* Job *
Please reproduce every line of text in the records below, keeping each one character for character and in its original order.

* Material for the task *
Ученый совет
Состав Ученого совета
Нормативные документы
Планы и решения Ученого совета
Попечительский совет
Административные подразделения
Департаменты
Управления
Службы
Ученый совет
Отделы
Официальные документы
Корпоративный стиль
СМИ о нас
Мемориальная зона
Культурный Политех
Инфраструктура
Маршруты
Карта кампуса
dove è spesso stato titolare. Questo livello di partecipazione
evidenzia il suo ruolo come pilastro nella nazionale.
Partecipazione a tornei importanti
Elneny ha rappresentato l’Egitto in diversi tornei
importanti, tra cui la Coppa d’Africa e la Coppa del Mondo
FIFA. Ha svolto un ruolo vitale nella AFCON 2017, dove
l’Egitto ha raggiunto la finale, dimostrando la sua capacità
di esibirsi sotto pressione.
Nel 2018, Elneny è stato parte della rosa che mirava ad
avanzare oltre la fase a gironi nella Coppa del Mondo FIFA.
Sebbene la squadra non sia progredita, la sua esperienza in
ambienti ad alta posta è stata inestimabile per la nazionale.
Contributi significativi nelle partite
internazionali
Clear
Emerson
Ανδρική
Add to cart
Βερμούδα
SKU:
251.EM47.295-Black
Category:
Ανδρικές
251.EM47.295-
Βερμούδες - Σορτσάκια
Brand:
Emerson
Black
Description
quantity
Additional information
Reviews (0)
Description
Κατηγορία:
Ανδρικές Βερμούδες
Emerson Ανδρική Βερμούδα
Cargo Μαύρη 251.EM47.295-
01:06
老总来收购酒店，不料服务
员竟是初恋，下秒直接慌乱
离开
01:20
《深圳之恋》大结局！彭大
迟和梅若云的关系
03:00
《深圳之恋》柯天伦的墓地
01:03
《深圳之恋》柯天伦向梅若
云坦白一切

* Solution for this problem *
Ученый совет
Состав Ученого совета
Нормативные документы
Планы и решения Ученого совета
Попечительский совет
Административные подразделения
Департаменты
Управления
Службы
Ученый совет
Отделы
Официальные документы
Корпоративный стиль
СМИ о нас
Мемориальная зона
Культурный Политех
Инфраструктура
Маршруты
Карта кампуса
dove è spesso stato titolare. Questo livello di partecipazione
evidenzia il suo ruolo come pilastro nella nazionale.
Partecipazione a tornei importanti
Elneny ha rappresentato l’Egitto in diversi tornei
importanti, tra cui la Coppa d’Africa e la Coppa del Mondo
FIFA. Ha svolto un ruolo vitale nella AFCON 2017, dove
l’Egitto ha raggiunto la finale, dimostrando la sua capacità
di esibirsi sotto pressione.
Nel 2018, Elneny è stato parte della rosa che mirava ad
avanzare oltre la fase a gironi nella Coppa del Mondo FIFA.
Sebbene la squadra non sia progredita, la sua esperienza in
ambienti ad alta posta è stata inestimabile per la nazionale.
Contributi significativi nelle partite
internazionali
Clear
Emerson
Ανδρική
Add to cart
Βερμούδα
SKU:
251.EM47.295-Black
Category:
Ανδρικές
251.EM47.295-
Βερμούδες - Σορτσάκια
Brand:
Emerson
Black
Description
quantity
Additional information
Reviews (0)
Description
Κατηγορία:
Ανδρικές Βερμούδες
Emerson Ανδρική Βερμούδα
Cargo Μαύρη 251.EM47.295-
01:06
老总来收购酒店，不料服务
员竟是初恋，下秒直接慌乱
离开
01:20
《深圳之恋》大结局！彭大
迟和梅若云的关系
03:00
《深圳之恋》柯天伦的墓地
01:03
《深圳之恋》柯天伦向梅若
云坦白一切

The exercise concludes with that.